Opening the Serial Monitor at 115200 baud shows each press cycle with its angle update. The output below captures two consecutive presses:
Each cycle takes ~2 seconds between presses (27.939 → 29.987), confirming clean edge detection with no phantom triggers between presses.
After uploading the firmware, I tested the board by pressing the button repeatedly to verify:
All conditions were satisfied. The servo responded smoothly and consistently, with no jitter between presses — confirming that the PWM signal and edge-detection logic are working correctly.
The video below shows the servo rotating 10° with each button press.
A servo motor moves to a specific angle and holds it. Send it a signal → it rotates to that position and stays there until told otherwise.
The servo receives a digital PWM signal but produces a smooth, continuous physical rotation — making it a bridge between the digital and physical world. The pulse width within each 20 ms period directly maps to a target angle.
1.0 ms pulse = 0° · 1.5 ms pulse = 90° · 2.0 ms pulse = 180°. The ESP32Servo library handles this translation — calling myServo.write(90) automatically generates the correct 1.5 ms pulse.
| Property | Value | Notes |
|---|---|---|
| Control signal | PWM — digital | 50 Hz, 1–2 ms pulse width |
| Angular range | 0° – 180° | Limited by mechanical stop inside servo |
| Step resolution | ~1° (firmware uses 10°) | Library supports 1° increments |
| No-load current | ~150–200 mA @ 5V | Idle while holding position |
| Stall current | up to 1.2 A @ 5V | When blocked from reaching target |
| Position feedback | Internal — not readable by MCU | Servo handles its own feedback loop |
The Serial Monitor output confirms clean output behavior: each [CYCLE] prints before the move command, and [STATUS] prints after myServo.write() returns — confirming the angle was set before the log line appears.
Initially I used the standard #include <Servo.h> library, which produced a compile error: "Servo.h: No such file or directory" on the ESP32 target. Switching to #include <ESP32Servo.h> and installing the ESP32Servo library via the Library Manager resolved this immediately.
| File | Description |
|---|---|
| W10_output_Button_Servo_KiCAD.zip | Full KiCad project (ZIP) |
w10-servo-button.ino | Arduino sketch (firmware — reproduced above) |
Design files are committed to the repository alongside this documentation. The full source code is reproduced in the Code section above.

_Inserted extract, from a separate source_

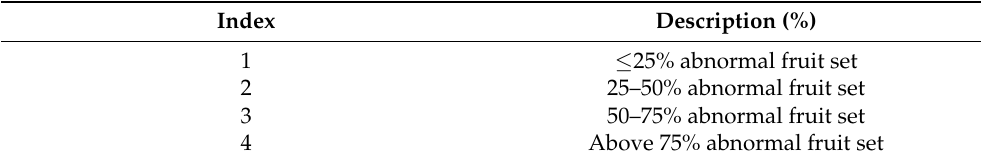
Table 1. Rating index of fruit set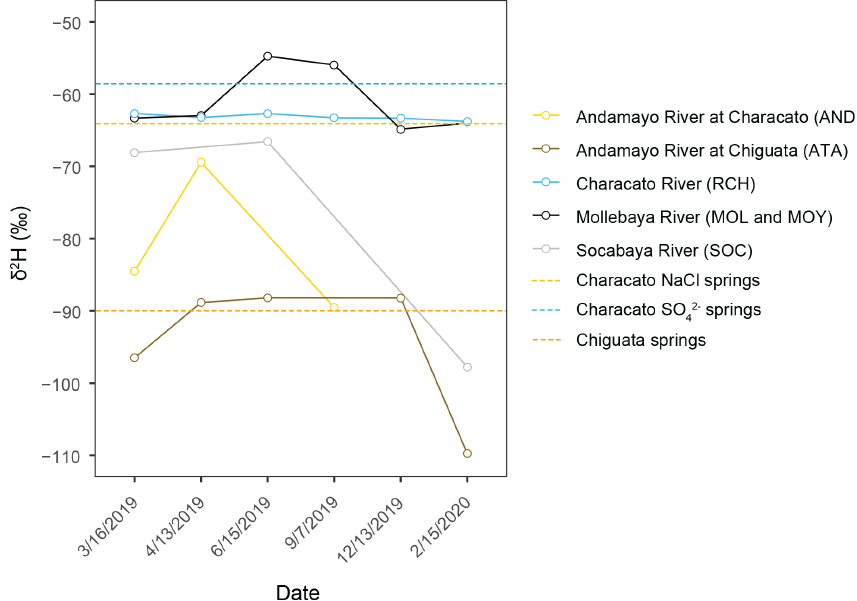
Figure 4. Deuterium composition time series of rivers in the Characato and Chiguata districts show isotopic compositions similar to nearby springs, indicating strong groundwater influence on surface waters. MOL and MOY refer to the Río Mollebaya during the wet and dry seasons, respectively. Dashed lines indicate average deuterium compositions of low-elevation springs during the same sampling period. Characato NaCl springs’ minimum and maximum are − 67 . 8‰ and − 65 . 6‰; Characato sulfate springs’ minimum and maximum are − 66 . 4‰ and − 58 . 2‰; and Chiguata springs’ minimum and maximum are − 97 . 2‰ and − 85‰.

This week extended my understanding of microcontroller programming from simple on/off outputs (the LED in W09) to position-controlled mechanical actuation. The servo motor introduces a richer interaction model: rather than a binary state, you're controlling a continuous physical parameter — angle — with precision.

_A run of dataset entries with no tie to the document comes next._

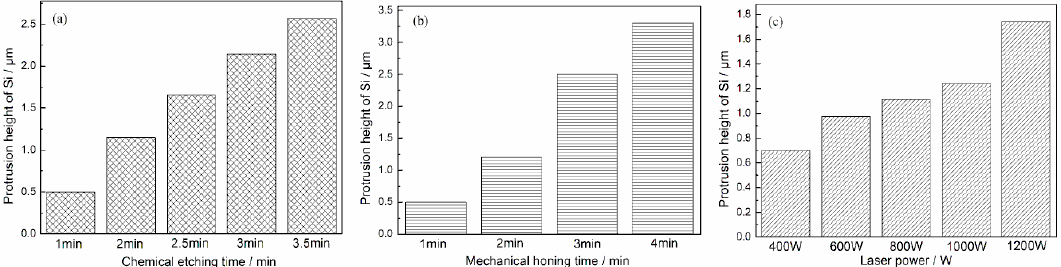
Figure 10. Protrusion height of silicon particle after different treatment: ( a ) Chemical etching; ( b ) mechanical honing; ( c ) laser finishing.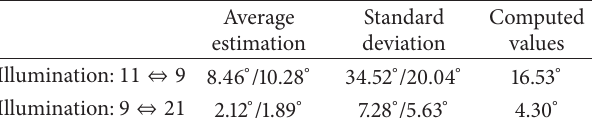
Figure 12: Accuracy comparison for each illumination class.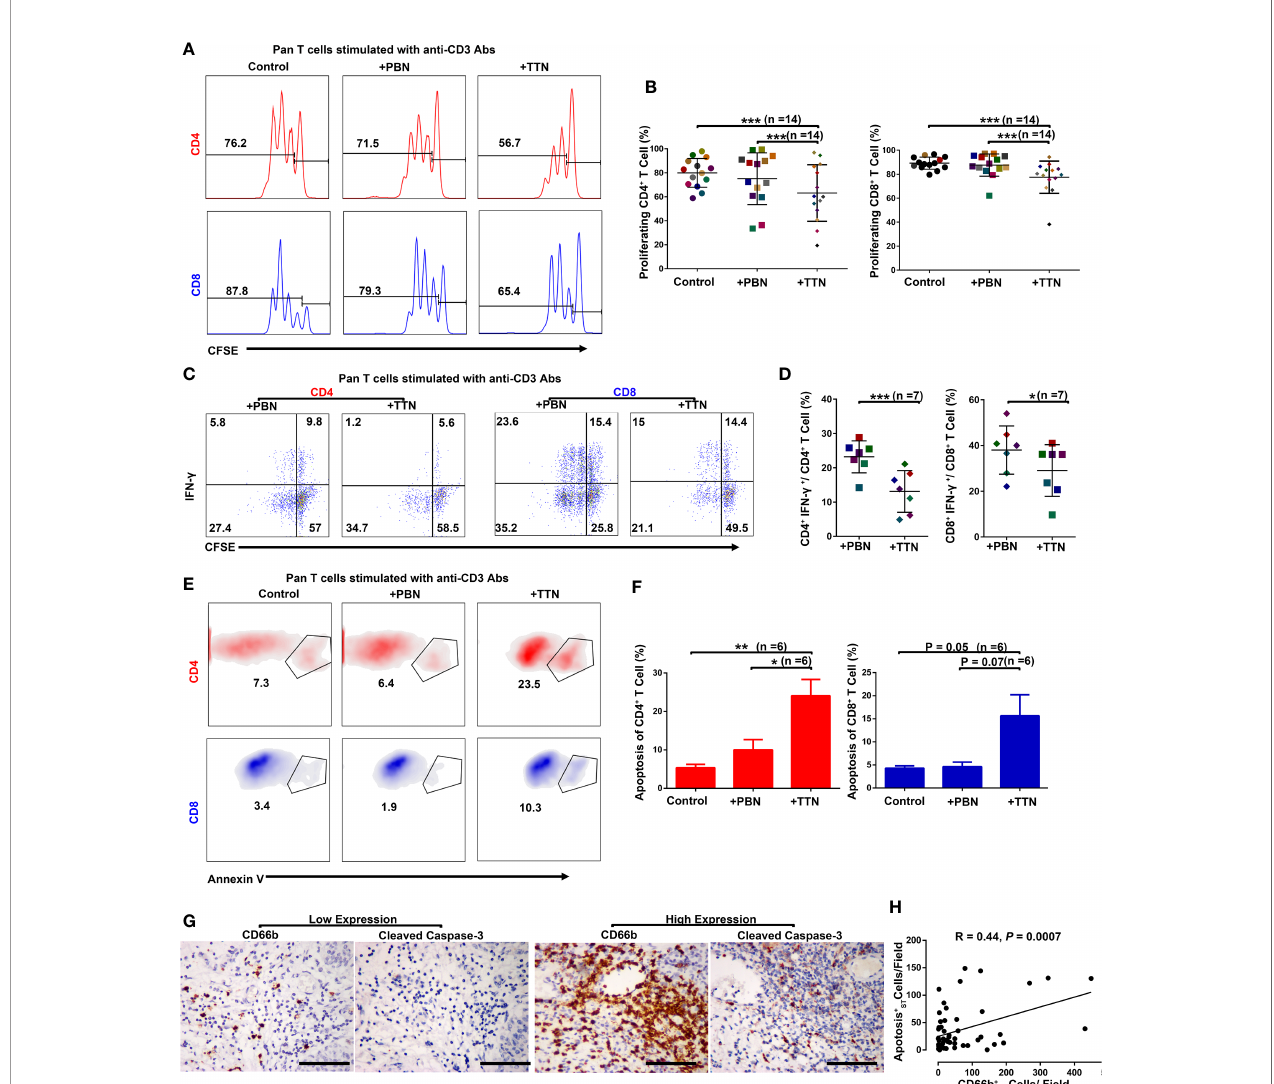
FIGURE 3 | T cell proliferation, apoptosis, and activation in the presence of PBNs or TTNs. In all experiments, autologous T cells were puri fi ed from PBMCs, stimulated with plate-bound anti-CD3/CD28 Abs, and were cultured alone or with PBNs or the tumor cell line T24 supernatant-treated PBNs (TTNs) at a 1:1 ratio for fi ve days. (A, B) Flow cytometric analysis of autologous CD4 + T cells and CD8 + T cells proliferation in the presence of PBNs or TTNs (n = 14). (C, D) Flow cytometric analysis of autologous CD4 + T cells and CD8 + T cells IFN- g production in the presence of PBNs or TTNs (n = 7). (E, F) Flow cytometric analysis of autologous CD4 + T cells and CD8 + T cells apoptosis in the presence of PBNs or TTNs (n = 6). Numbers on histograms or a density plot represented the percentage of T cell proliferation or apoptosis, respectively (A, E) . Numbers in quadrants indicate the percentage of cells in each quadrant (C) . Error bars represent the mean ± SEM. P < 0.05 was considered a signi fi cant difference (Student ’ s t- test, paired parametric test). (G, H) Consecutive sections were used for the immunohistochemical identi fi cation of stromal CD66b + cells and apoptosis makers (Cleaved Caspase-3) in UCB tissues (n= 57). P < 0.05 was considered signi fi cant difference (Spearman ’ s rank correlation coef fi cient test). Representative examples of tumors with either low (top) or high (bottom) expression of neutrophil (CD66b), apoptosis (Cleaved Caspase-3) markers are shown. Scale bar: 100 m m. * P < 0.05; ** P < 0.001; *** P <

The edge-detection pattern for the button (detecting HIGH→LOW transitions rather than just reading the current state) is a technique I'll use in my final project. It's a clean, software-only way to treat a physical button as an event trigger rather than a continuous input.
The power consumption measurement from the group assignment also changed how I think about output device selection. This needs to be factored into PCB design decisions — especially trace widths and power supply sizing. For my final project, this means I need to ensure the power rail can sustain the peak current without causing voltage drops that could reset the microcontroller.
AI Disclosure: Claude (Anthropic) was used as a writing tool to help proofread and structure the documentation on this page. All designs, fabrication, and technical decisions are my own.